SOURCE DATA Block Start

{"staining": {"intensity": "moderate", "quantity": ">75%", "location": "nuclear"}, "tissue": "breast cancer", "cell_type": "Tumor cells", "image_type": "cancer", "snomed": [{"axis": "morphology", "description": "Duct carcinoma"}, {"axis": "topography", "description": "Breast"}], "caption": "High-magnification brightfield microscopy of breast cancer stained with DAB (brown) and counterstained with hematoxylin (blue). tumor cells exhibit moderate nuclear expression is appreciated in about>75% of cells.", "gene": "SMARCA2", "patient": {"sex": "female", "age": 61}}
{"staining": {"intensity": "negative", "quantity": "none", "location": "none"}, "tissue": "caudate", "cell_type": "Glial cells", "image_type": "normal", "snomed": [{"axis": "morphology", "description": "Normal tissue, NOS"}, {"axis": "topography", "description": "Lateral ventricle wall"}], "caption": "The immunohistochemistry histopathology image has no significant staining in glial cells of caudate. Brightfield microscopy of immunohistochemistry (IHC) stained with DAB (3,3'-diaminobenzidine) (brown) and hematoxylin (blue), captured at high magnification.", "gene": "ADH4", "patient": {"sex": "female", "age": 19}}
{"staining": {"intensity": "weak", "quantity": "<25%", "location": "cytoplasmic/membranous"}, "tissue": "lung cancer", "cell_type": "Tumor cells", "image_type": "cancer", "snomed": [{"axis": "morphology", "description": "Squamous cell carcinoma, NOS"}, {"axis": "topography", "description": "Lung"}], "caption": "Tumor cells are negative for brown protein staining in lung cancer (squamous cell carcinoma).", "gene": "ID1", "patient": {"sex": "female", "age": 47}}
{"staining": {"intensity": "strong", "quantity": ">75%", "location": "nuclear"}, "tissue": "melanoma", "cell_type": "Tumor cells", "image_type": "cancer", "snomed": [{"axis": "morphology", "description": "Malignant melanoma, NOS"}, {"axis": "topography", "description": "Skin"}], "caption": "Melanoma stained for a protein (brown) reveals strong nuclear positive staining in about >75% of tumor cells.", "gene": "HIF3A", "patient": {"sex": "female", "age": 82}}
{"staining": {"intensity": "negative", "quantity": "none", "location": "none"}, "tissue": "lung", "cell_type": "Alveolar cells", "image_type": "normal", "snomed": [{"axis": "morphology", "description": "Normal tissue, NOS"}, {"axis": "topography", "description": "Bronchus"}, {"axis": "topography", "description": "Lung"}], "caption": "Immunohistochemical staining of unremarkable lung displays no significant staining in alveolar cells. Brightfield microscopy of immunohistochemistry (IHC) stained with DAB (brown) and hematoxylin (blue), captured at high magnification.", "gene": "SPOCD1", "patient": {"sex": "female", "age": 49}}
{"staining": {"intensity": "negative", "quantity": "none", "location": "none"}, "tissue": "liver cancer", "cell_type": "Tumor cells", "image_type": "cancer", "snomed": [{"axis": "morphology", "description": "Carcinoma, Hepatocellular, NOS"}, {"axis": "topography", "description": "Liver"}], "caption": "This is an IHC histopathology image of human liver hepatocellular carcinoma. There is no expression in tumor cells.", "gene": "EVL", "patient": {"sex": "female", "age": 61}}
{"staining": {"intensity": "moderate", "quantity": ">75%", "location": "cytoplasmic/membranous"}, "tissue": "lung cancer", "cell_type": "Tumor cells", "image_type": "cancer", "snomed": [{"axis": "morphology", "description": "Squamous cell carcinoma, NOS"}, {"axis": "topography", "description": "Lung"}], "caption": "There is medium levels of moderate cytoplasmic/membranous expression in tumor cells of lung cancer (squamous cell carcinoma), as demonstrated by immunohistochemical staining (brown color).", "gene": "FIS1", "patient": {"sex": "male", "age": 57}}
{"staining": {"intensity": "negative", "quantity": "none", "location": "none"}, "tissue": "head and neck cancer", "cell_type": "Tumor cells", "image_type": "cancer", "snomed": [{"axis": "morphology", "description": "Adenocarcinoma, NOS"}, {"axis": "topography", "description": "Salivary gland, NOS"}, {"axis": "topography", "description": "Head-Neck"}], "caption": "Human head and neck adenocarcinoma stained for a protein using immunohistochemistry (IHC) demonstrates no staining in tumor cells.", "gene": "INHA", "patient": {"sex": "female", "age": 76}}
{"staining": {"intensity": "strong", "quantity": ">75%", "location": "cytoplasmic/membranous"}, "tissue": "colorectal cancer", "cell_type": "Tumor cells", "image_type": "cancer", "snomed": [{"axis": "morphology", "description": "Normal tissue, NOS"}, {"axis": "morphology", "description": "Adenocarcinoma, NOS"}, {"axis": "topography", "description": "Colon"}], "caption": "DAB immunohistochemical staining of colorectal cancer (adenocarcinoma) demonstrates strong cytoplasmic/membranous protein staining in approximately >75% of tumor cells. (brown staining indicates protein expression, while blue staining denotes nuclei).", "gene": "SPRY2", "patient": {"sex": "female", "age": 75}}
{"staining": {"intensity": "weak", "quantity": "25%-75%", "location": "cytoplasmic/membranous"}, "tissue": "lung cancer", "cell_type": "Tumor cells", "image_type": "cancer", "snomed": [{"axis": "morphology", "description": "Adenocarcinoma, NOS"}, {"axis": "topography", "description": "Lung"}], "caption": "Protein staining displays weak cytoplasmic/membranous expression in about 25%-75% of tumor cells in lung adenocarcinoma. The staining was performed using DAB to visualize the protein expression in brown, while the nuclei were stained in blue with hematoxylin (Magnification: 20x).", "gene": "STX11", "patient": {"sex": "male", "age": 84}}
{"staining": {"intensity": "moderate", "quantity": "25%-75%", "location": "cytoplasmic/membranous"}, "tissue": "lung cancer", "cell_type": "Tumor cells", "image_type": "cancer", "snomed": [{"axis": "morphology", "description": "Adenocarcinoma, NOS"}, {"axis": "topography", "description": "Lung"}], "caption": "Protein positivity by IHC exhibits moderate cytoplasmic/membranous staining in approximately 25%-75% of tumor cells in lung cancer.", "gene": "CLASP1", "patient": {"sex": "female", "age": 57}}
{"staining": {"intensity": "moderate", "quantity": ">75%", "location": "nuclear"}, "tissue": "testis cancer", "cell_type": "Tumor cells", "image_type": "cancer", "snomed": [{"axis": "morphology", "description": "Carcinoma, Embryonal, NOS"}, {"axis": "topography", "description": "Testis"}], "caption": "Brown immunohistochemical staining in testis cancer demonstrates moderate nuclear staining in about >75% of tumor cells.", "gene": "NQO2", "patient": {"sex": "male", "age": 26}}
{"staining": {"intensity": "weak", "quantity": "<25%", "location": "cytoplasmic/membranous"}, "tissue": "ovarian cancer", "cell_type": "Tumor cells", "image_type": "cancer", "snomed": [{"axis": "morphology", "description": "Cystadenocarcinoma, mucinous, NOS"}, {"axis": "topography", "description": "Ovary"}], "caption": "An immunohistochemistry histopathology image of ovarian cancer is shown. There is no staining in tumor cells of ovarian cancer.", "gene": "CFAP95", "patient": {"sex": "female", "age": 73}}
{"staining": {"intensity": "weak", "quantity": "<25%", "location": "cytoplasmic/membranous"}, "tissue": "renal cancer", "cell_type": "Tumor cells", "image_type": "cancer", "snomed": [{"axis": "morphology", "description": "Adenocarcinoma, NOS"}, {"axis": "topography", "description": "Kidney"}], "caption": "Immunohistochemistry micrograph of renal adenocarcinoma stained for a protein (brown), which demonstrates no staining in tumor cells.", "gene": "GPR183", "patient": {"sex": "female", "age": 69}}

SOURCE DATA Block End

**WHAT YOU ARE ASKED TO DO**
The line containing "immunohistochemical staining in" and all lines after it, to the end of the records, are to be output exactly and alone.

**WRITTEN RESPONSE**
{"staining": {"intensity": "moderate", "quantity": ">75%", "location": "nuclear"}, "tissue": "testis cancer", "cell_type": "Tumor cells", "image_type": "cancer", "snomed": [{"axis": "morphology", "description": "Carcinoma, Embryonal, NOS"}, {"axis": "topography", "description": "Testis"}], "caption": "Brown immunohistochemical staining in testis cancer demonstrates moderate nuclear staining in about >75% of tumor cells.", "gene": "NQO2", "patient": {"sex": "male", "age": 26}}
{"staining": {"intensity": "weak", "quantity": "<25%", "location": "cytoplasmic/membranous"}, "tissue": "ovarian cancer", "cell_type": "Tumor cells", "image_type": "cancer", "snomed": [{"axis": "morphology", "description": "Cystadenocarcinoma, mucinous, NOS"}, {"axis": "topography", "description": "Ovary"}], "caption": "An immunohistochemistry histopathology image of ovarian cancer is shown. There is no staining in tumor cells of ovarian cancer.", "gene": "CFAP95", "patient": {"sex": "female", "age": 73}}
{"staining": {"intensity": "weak", "quantity": "<25%", "location": "cytoplasmic/membranous"}, "tissue": "renal cancer", "cell_type": "Tumor cells", "image_type": "cancer", "snomed": [{"axis": "morphology", "description": "Adenocarcinoma, NOS"}, {"axis": "topography", "description": "Kidney"}], "caption": "Immunohistochemistry micrograph of renal adenocarcinoma stained for a protein (brown), which demonstrates no staining in tumor cells.", "gene": "GPR183", "patient": {"sex": "female", "age": 69}}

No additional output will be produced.